1) Read thru as much of the Ninjustu posts as you can, BEFORE asking your question. The answer may already be there, then you can ask to clarify any fine points.

2) Don't be afraid to ask questions. We won't laugh (well, not too hard anyways). There are quite a few knowledgeable people here that will be more than happy to answer any questions.

3) No politics, please. I personally don't care if you train in the Bujinkan, Genbukan, Jinenkan or any other X-Kan, Ninjukai or whatever. Do you want to seriously discuss Ninjutsu? That's what I care about. Also, please don't slag off on someone because they are a member of a different organization than you. It's just possible that you can learn something from them.

4) You may not agree with what I or anyone else says about Ninjutsu. That's cool. I never said you had to. But, present your counter in a civilized manner. We will all enjoy this section more if we're not flaming each other.

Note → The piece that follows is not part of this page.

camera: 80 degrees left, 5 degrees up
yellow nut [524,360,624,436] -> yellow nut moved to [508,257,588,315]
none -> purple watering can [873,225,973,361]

5) Video games, fiction books, movies are not Ninjutsu. If you come off sounding as if you just walked out of one, don't be surprised when no one takes you seriously.

6) Don't post a link to the Real Ultimate Power website saying how cool it is. The novelty value of that site wears off pretty quickly!

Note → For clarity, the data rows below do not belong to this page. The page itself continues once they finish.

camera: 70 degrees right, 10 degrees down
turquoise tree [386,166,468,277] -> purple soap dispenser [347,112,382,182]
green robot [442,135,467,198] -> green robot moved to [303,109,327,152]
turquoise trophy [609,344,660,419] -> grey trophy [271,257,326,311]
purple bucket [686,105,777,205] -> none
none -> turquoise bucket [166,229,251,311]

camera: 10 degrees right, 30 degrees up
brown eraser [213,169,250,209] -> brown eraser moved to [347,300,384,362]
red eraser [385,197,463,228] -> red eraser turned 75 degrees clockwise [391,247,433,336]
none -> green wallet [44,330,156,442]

7) I don't have all the answers nor is my word final. I've learned a lot from other members posting here. Here's a hint though, don't believe everything you read here. Take the time to do research outside of MT to get your answers clarified. The answers are out there. If you know where to look.

8) For the sake of this site, Ninjutsu is spelled "Ninjutsu". Arguing about how it's spelled with an "i" will only get you flamed. It's not.

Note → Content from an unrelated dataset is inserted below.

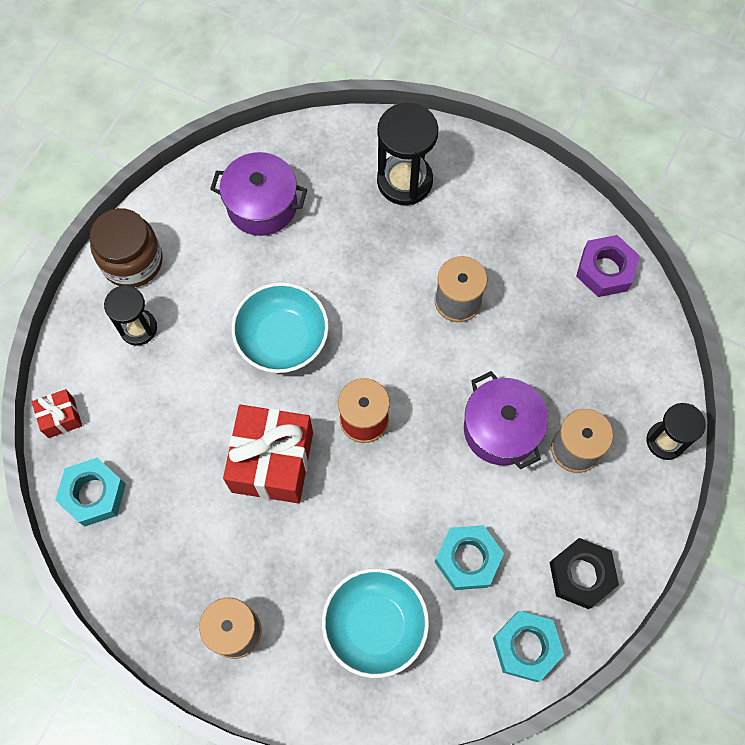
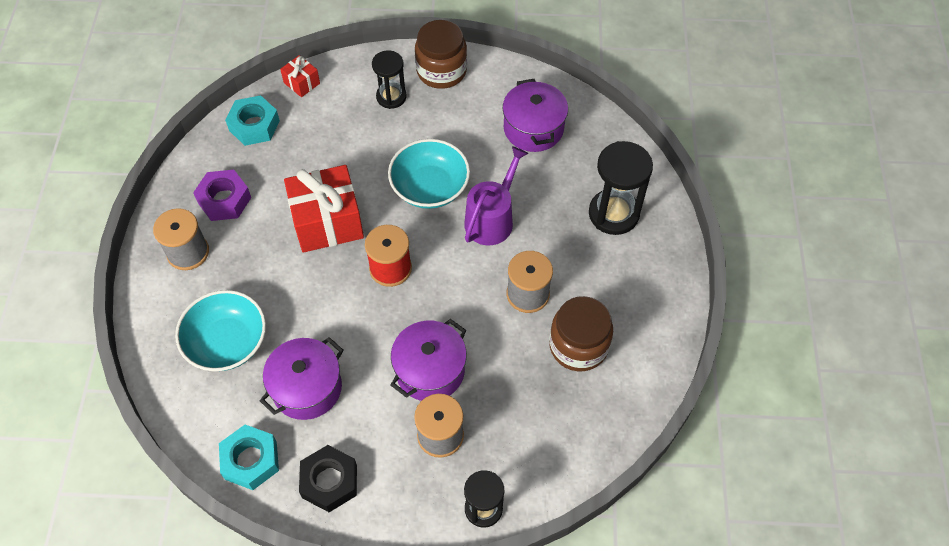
camera: 65 degrees right, 10 degrees down
turquoise nut [435,525,504,590] -> purple pot [260,337,344,420]
purple nut [576,235,640,297] -> purple nut moved to [193,170,251,221]
none -> purple watering can [464,146,528,245]
none -> brown jar [549,296,613,371]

9) Please read the Ninja Forum FAQ: before posting.

10) Ninjutsu is considered a traditional Japanese art here. As such, for us to consider it real ninjutsu, it must trace back to a verifiable or otherwise accepted legitimate Japanese source. Ashida Kim, HaHa Lung, Frank Dux, Rick Tew and Robert Bussey are not considered legitimate sources for authentic ninjutsu here. Neither are any of the "Soooper Sekeret" ninja clans who don't like to see their names in print, or that guy StormShadow from GI Joe.

11) Teaching yourself how to be a ninja by watching videos, reading books, and hitting things in your back yard doesn't go over well here. Continuously claiming to be a real ninja master because you have the cool pajamas's and beat up a tree, will only get you laughed at, disrupt discussions and interupt our staff's morning tea. Please don't interupt our morning tea, it makes us cranky.


*Looking for a Ninjutusu Dojo is your area?*

*Bujinkan:*
Bujinkan Martial Arts, Ninjutsu, Ninja, Ninjitsu, Ninpo, GrandMaster Masaaki Hatsumi - Warrior Information Network (WIN)
*Genbukan:*
http://www.genbukan.org/
*Jinenkan:*
Jinenkan Honbu Dojo

Originally posted on MartialArtsPlanet.com by Kurohana
Used here and reworded by permission.

*3 additional sources we recommend for ninjutsu discussion and information:*
http://martialartsplanet.com
Log into Facebook | Facebook
E-Budo.com - Home

3-18-2009: Added 8-11


----------



## Bob Hubbard

Updated


----------



## Kan Ryu

Hey Bob.
I noticed the Jinenkan link was old and broken.
Here is the correct one: Jinenkan Honbu Dojo
Best regards,
Asher.


----------



## Dirty Dog

Updated.


----------



## Kan Ryu

Arigatou gozaimasu!


----------